Use orchestration tools to enable automation, context sharing, sub-agent assignment, and autonomous decision-making. These typically follow a Perception-Reasoning-Action (PRA) cycle and are evolving toward multi-agent systems.

For code-first approaches, developers can leverage frameworks like AI SDK, agent-browser, LangGraph.js, Mastra, Motia, or AutoGen to build custom agent workflows with full control. For no-code or low-code solutions, platforms like n8n, Dify, and Lindy enable rapid workflow automation accessible to broader teams. Enterprise-grade options include CrewAI for multi-agent orchestration and IBM watsonx Agents for domain-specific deployments. Infrastructure tools like Klavis provide MCP server management and tooling to connect agents with external services at scale, while OpenRouter offers a unified API for accessing multiple LLM providers with automatic fallbacks and cost optimization.

Agents Engineering

Beyond workflow orchestration lies the emerging practice of building personal AI infrastructure: systems that know you, remember your context, and operate continuously on your behalf. This goes beyond using AI assistants to actually engineering persistent, personalized AI systems.

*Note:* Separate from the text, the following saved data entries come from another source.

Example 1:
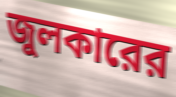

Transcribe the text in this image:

জুলকারের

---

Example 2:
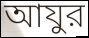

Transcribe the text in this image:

আযুর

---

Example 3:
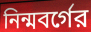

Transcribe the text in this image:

নিন্মবর্গের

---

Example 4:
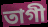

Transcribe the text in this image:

তাগী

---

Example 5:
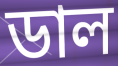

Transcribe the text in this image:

ডাল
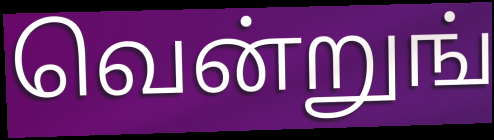
வென்றுங்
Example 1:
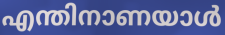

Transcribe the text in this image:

എന്തിനാണയാൾ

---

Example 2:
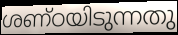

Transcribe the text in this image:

ശണ്ഠയിടുന്നതു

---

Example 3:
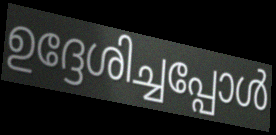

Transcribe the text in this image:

ഉദ്ദേശിച്ചപ്പോൾ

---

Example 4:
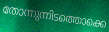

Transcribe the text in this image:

തോന്നുന്നിടത്തൊക്കെ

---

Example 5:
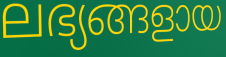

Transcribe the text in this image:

ലഭ്യങ്ങളായ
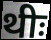
थीः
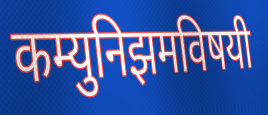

Projects like Personal AI Infrastructure (PAI) provide frameworks for building goal-oriented AI systems with persistent memory, custom skills, and continuous learning. PAI emphasizes user-centricity over tooling, where the system captures signals from every interaction to improve over time. Similarly, OpenClaw enables AI agents to execute real tasks through messaging platforms like WhatsApp and Telegram, running 24/7 on local hardware or in the cloud.

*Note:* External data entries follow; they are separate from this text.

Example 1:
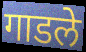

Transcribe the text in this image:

गाडले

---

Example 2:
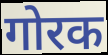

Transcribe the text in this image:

गोरक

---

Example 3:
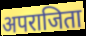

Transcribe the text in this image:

अपराजिता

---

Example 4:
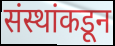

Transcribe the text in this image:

संस्थांकडून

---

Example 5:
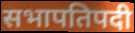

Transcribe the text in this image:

सभापतिपदी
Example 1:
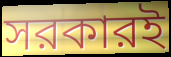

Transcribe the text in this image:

সরকারই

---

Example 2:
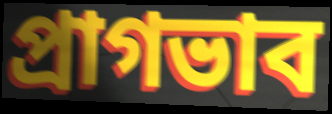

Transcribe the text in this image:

প্রাগভাব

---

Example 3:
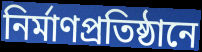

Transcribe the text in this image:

নির্মাণপ্রতিষ্ঠানে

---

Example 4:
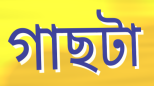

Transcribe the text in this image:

গাছটা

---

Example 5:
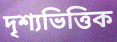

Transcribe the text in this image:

দৃশ্যভিত্তিক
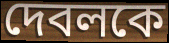
দেবলকে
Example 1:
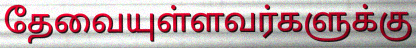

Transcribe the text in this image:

தேவையுள்ளவர்களுக்கு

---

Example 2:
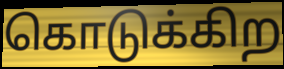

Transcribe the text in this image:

கொடுக்கிற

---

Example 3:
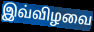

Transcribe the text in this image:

இவ்விழவை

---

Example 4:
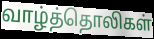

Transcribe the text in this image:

வாழ்த்தொலிகள்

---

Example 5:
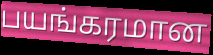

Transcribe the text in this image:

பயங்கரமான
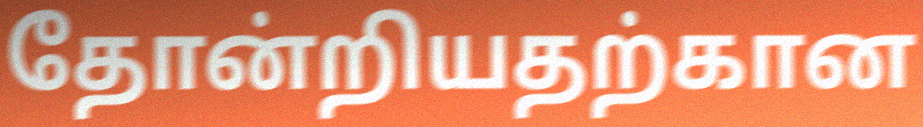
தோன்றியதற்கான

Infrastructure-wise, this space is evolving rapidly and not yet mature. However, developers can already start building by leveraging their own hardware (PC or Mac mini) for local execution, implementing memory systems for context persistence, addressing security and permission handling, and exploring sandboxing for safe agent execution.

Most importantly, build around actual use cases and seek repeatable patterns. The goal is not to build infrastructure for its own sake, but to solve real problems: automating email triage, managing schedules, processing recurring reports, or coordinating complex workflows. Start with a specific need, validate it works, then generalize.

The Future

The future of agentic engineering lies in flexibility and balance: leveraging AI to accelerate progress while preserving human judgment, accountability, and empathy. As tools continue to evolve, staying adaptable and scenario-driven will be key to achieving the best outcomes.